Using Motorcycle Threadlocker Tips And How-To

Threadlocker is handy and essential in some applications to prevent loose and lost hardware. So what type is best? MC Garage explains.

Using Motorcycle Threadlocker Tips And How-To

Loose hardware is a pain, and lost hardware can and will end your ride prematurely. When motorcycle vibration works against tightening torque, you need a bottle of the blue or red stuff. Today on we talk about threadlocker.

My first two-stroke motorcycle, a 1993 Kawasaki KX250, would loosen hardware in short order. And when I moved up the KX500, if not for my diligent use of threadlocker, it would rattle itself to pieces. But not all threadlock is the same; there are different strengths and applications. So let’s get into it.

Threaklocker basically uses an anaerobic adhesive to fill the imperfections between interfacing thread surfaces to create added friction. It also fills the gaps between those threads making a completely unified assembly. Anaerobic means without air, so threadlock will not begin to harden until the nut or bolt treated with the locker is installed and is in the presence of metal ions. Once installed the threadlocker begins to cure in minutes and reaches full strength in 24 hours.
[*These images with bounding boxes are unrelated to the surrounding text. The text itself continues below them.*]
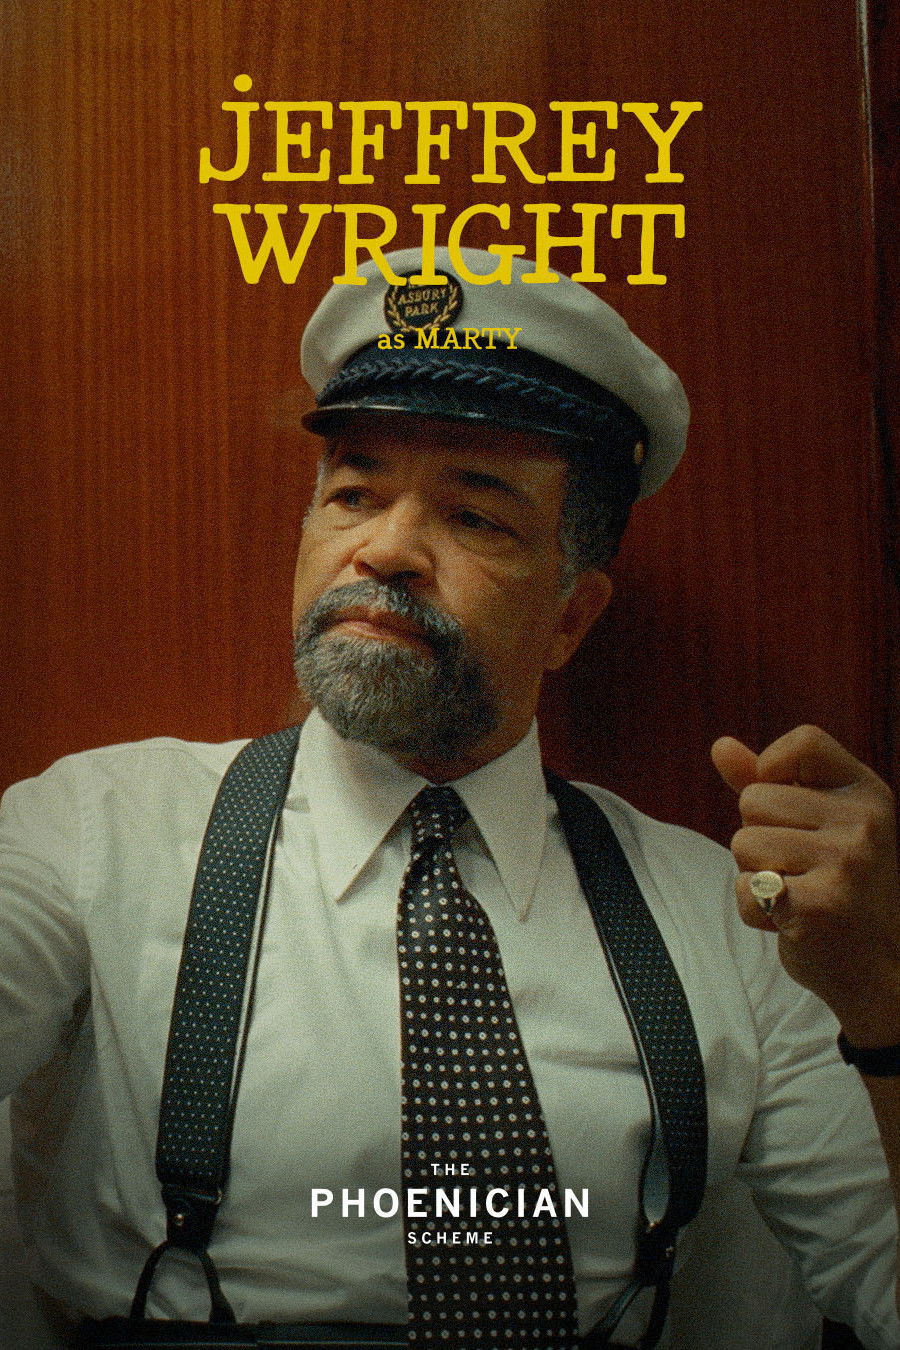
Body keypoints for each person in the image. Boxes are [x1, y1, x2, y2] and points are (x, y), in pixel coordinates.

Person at [1, 245, 898, 1350]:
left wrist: (885, 999)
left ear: (570, 617)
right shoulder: (91, 834)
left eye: (475, 516)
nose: (384, 548)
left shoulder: (731, 919)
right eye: (353, 493)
Threadlockers are available in low, medium, and high-strength formulations and are usually color coded according to their strength. Most of us are familiar with bottles of the blue and red stuff. Blue is medium strength that is best used on hardware that will need to be removed with hand tools down the line. It’s also best for small-diameter bolts. Red is high strength and is for assemblies that you don’t plan on taking apart, and when you do, it requires heat to break the bonds. There is also purple, which is below blue on the strength scale, that works great on very small hardware and materials like brass. Green is a wicking compound, meaning it will find its way into the gaps from the outside of the hardware via capillary action. It also requires heat to break the bond for easier removal.

Using red or green threadlocker in applications where thread strength is low, like with steel, stainless steel, or titanium hardware inside aluminum threads, can cause the threads to be stripped or pulled out without heat being applied. Most of the time blue is the right formulation on any external motorcycle parts. I tend to use blue on most things, and reserve red for things like footpeg brackets, exhaust hardware, and internal engine components.

So how to apply the stuff? Easy, just a couple of drops on the (clean) threads of the bolt you are installing. If it’s a through bolt—one that gets a nut or does not go into a closed (blind) hole—just put the locker at the location where the treads will be making contact when tightened. For blind holes, add locker to the threads and in the bottom of the hole. If it’s just on the bolt, air can push the threadlocker out of the hole as the bolt or screw is tightened, resulting in not enough locker for a proper bond.

A quick word on torque values when using threadlocker: Threadlocker does act as a lubricant before it cures, so it is recommended to reduce torque by 20 percent if you are torquing to values in your manual.